Hoffman took a slow look around the room. Harry continued drooling at Beth who might be playing footsie with him while Mark waited for Hoffman to tell him a Scorpion wasn't a Scorpion, to say Beth had not bitten the bottom out of his pocket.

The old man knew there was nothing left to say, but nobody else was prepared to leave. Harry wanted a piece of a deal that didn't exist, and Mark wanted a refund on money already spent. So Hoffman asked the questions that had already been answered to create the ending everybody had already agreed to, but had yet to arrive at. Hoffman asked Beth if she had any intention of marketing the toy only to discover my creator doesn't engage in public discussion about her private deals. She prefers pillow talk, naked negotiations.

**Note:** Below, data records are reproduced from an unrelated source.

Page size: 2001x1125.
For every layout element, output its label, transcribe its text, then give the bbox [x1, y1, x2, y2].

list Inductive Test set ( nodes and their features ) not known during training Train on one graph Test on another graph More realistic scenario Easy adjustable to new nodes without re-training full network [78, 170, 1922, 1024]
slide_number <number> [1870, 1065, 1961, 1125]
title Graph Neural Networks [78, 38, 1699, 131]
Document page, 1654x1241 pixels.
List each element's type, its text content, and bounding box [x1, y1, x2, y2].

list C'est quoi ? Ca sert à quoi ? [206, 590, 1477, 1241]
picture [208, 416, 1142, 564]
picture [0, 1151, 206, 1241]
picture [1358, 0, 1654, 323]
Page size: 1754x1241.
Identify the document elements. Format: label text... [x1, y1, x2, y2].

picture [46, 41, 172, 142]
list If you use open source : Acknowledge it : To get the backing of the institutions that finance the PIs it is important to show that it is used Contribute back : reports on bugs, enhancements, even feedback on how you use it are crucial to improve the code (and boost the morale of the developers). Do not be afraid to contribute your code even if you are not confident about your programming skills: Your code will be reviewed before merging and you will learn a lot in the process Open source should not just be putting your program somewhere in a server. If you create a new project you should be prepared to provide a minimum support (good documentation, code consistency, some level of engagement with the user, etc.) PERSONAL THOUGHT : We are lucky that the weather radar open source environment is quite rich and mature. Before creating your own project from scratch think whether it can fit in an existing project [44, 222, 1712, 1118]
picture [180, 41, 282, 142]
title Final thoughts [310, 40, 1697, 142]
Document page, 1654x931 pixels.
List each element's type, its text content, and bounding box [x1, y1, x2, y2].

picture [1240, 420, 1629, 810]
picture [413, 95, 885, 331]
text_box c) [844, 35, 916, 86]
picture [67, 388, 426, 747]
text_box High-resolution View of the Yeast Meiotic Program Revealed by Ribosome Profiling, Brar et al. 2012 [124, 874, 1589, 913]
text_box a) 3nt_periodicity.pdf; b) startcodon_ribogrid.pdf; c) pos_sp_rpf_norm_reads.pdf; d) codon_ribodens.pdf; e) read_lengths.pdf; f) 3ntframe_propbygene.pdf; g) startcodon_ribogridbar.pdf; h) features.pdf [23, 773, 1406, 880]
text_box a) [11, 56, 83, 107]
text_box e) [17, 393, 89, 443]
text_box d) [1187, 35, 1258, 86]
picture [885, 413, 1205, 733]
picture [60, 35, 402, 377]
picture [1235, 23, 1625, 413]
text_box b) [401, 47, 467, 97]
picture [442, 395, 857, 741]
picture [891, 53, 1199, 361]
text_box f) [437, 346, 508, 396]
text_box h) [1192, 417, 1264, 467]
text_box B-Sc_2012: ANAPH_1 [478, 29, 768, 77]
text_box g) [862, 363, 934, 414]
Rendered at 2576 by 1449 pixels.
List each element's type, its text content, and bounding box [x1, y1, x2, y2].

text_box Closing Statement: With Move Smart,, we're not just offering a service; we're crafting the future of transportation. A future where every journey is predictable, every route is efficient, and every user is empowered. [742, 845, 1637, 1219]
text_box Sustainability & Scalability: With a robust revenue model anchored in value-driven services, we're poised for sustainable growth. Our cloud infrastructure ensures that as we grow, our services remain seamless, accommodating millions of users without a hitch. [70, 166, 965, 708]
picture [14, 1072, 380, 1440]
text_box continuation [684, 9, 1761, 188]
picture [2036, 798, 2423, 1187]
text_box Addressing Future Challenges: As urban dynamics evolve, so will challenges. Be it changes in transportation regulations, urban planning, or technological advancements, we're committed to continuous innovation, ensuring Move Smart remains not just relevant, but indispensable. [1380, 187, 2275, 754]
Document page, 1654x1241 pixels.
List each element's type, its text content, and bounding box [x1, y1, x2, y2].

Beth instinctively threw the question back, a gimmick that worked most of the time. "I want to know if Mark can be trusted?" said Beth to Mr. Hoffman; she expected the old man to lie, to turn on Mark. She believed my future net worth would shelter her from everything including her present bills. She waves me around and talks about my value when the landlord expects to get paid.

"Can you be trusted?" Replied Mr. H without pausing. "Mark has put all of his available capital into this project and you accepted it. Did you inform him; did you say, this is not a commercial property? Answer me."

Beth couldn't answer. She was so angry it looked to me as though she were snarling at Mark. He'd broken her most fundamental rule. Hoffman's comment about Mark's money proved they'd had a discussion she knew nothing about. Beth was livid. There were no longer any doubts. This was not a meeting to discuss the option. It was an inquisition. My creator hates to be questioned. She looked at Hoffman long enough to let him know that she was not frightened. "Have you met with Mark prior to this meeting?"

The old man smiled at Beth the way people who like a good struggle smile when the ante goes up. "Yes, Mark and I met."

Beth wasn't feeling too comfortable. Hoffman had answered her question, but not because she'd demanded an answer, but because he'd decided to. "What did he say?" replied Beth.

"That you refuse to sign the option."

"Did he say anything about love?"

"Did you tell him this property had no value?"

"What did you tell Mark?"

"The story of the Scorpion and the Frog. Do you know it?"

Beth does not tolerate much dissent or too many questions. She doesn't like getting pushed around, and has a magic spell that catapults her out of difficult situations. She stood up and said to Mark in front of all the others, "You would be a horrible father. I'm glad I had the abortion."

Beth purges irritants. I know of her gift because I am a casualty. She shoves round memories into square holes and deletes whatever displeases her. She ignores my thoughts. Her tactics are beyond confrontational. She often hides me in broom closets or hangs me from fire escapes because she finds my eavesdropping intrusive.

My creator marched out of Mr. Hoffman's office with Harry on her heels apologizing profusely for his uncle's rudeness and the lousy coffee. He offered her a ride to LA, a voyage to Big Time Headquarters in his white Cadillac.